Sheeeeeeeeeit. That's science-speak for "a whole lot of nothin'." And as the story notes, the point of Anthenelli's boozy women-research is to find new drugs. In thirty seconds of bullshit-detecting research on the Google, I discovered that Anthenelli's on the take from various pharmaceutical companies. The following is courtesy of Google cache:
"Robert M. Anthenelli, MD, discloses that he receives grant/research support from sanofi-aventis, Addex, and Ortho-McNeil Neurologics. He is a consultant for sanofi-aventis, Pfizer, and Alkermes-Cephalon and a clinical investigator for sanofi-aventis and Addex. He also is on the speaker's bureau for sanofi-aventis and Pfizer."
So he's working on some kind of alcoholism drug that they can target especially to women! Oh, my God, it's brilliant. Can you see the commercial now? We open on a shadowy living room, where a vaguely out-of-focus woman gazes alone with sepia-toned melancholy out a window, clutching a wineglass. Cut to a dazzling meadow, where our heroine, now clad in perky florals and surrounded by frolicking children, contemplates a brave new world of nuclear-family happiness, thanks to the miracle of modern medicine. Ask your doctor if Sozzilax is right for you.

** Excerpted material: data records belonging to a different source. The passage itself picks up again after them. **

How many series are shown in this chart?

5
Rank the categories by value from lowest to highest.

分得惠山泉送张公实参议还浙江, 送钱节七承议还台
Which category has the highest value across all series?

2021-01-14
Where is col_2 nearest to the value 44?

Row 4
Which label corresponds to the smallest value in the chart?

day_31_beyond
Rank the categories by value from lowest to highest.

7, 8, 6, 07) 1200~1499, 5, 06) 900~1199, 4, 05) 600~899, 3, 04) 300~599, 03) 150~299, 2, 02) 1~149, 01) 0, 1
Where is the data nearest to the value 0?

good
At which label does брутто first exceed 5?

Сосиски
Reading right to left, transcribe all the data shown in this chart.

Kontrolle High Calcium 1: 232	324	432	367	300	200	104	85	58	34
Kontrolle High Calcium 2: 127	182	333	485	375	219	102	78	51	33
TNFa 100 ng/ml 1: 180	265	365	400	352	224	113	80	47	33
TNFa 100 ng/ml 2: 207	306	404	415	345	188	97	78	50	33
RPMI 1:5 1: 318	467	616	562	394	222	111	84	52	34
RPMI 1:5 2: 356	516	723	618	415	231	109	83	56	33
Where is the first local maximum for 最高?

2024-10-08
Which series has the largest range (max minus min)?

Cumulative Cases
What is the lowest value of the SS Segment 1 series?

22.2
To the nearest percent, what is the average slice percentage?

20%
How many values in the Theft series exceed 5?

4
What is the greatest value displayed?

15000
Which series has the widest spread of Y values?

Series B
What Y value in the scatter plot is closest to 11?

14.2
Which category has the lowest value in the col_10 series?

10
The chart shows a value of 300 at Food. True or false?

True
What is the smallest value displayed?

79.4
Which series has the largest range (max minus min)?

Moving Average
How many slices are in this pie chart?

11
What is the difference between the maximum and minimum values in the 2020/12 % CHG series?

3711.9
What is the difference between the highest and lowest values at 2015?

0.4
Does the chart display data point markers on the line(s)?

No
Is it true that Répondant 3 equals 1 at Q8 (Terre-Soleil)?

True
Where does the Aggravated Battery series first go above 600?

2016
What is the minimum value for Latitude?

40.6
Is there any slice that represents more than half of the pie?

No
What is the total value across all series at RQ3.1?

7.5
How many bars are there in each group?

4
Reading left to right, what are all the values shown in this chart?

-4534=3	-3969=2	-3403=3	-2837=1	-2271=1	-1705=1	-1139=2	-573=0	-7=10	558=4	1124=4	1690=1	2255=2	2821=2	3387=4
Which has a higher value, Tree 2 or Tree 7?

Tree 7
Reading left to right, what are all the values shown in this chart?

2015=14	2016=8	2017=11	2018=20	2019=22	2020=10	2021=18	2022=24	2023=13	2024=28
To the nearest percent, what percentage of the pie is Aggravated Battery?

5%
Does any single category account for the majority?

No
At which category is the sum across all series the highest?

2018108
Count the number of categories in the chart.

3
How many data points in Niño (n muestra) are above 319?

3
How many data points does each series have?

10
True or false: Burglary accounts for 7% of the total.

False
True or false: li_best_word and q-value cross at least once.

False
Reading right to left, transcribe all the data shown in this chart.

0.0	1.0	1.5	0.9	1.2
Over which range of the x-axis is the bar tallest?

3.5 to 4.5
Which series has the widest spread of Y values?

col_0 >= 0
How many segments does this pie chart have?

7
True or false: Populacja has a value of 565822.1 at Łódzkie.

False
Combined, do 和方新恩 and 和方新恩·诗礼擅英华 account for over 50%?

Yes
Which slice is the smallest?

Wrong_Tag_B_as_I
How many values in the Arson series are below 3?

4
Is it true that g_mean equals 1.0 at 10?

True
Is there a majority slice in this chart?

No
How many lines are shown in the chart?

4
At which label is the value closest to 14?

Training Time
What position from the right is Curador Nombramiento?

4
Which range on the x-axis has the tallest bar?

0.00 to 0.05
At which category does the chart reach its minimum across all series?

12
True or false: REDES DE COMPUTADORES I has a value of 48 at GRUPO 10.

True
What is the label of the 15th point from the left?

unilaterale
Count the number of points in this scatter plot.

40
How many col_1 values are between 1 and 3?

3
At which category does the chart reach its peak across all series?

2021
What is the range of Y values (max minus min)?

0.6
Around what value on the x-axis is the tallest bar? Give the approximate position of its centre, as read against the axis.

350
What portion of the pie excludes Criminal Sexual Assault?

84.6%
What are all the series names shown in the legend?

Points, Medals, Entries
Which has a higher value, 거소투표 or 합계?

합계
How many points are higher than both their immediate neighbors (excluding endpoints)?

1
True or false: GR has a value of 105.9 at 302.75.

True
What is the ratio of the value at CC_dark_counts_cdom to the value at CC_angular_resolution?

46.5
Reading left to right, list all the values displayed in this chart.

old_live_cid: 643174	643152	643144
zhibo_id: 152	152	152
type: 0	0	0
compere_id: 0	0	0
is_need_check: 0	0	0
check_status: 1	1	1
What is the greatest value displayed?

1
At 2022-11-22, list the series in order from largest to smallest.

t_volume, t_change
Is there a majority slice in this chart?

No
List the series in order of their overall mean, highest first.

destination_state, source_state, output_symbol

Hey WHAM. There's this new thing. It's called fact-checking.
**UPDATE!** I made a mistake in an earlier version of this post, and conflated two separate studies mentioned in the WHAM story. It looks like the study on women and addiction is ongoing, but the one about cancer is already done. (Sorry! Physician, heal thyself!) I can't find the cancer study in PubMed though. Am assuming it exists in peer-reviewed medical literature somewhere, but this may be overly optimistic.
**UPDATE UPDATE!** Well, this will teach me to blog on an empty stomach. It's not Anthenelli's research at all. (Thanks a lot, WHAM!) It's out of Georgetown University, was funded by the National Cancer Institute and is in the current issue of Cancer Epidemiology, Biomarkers and Prevention. So, women, you're screwed. Better get that pancreas out after all.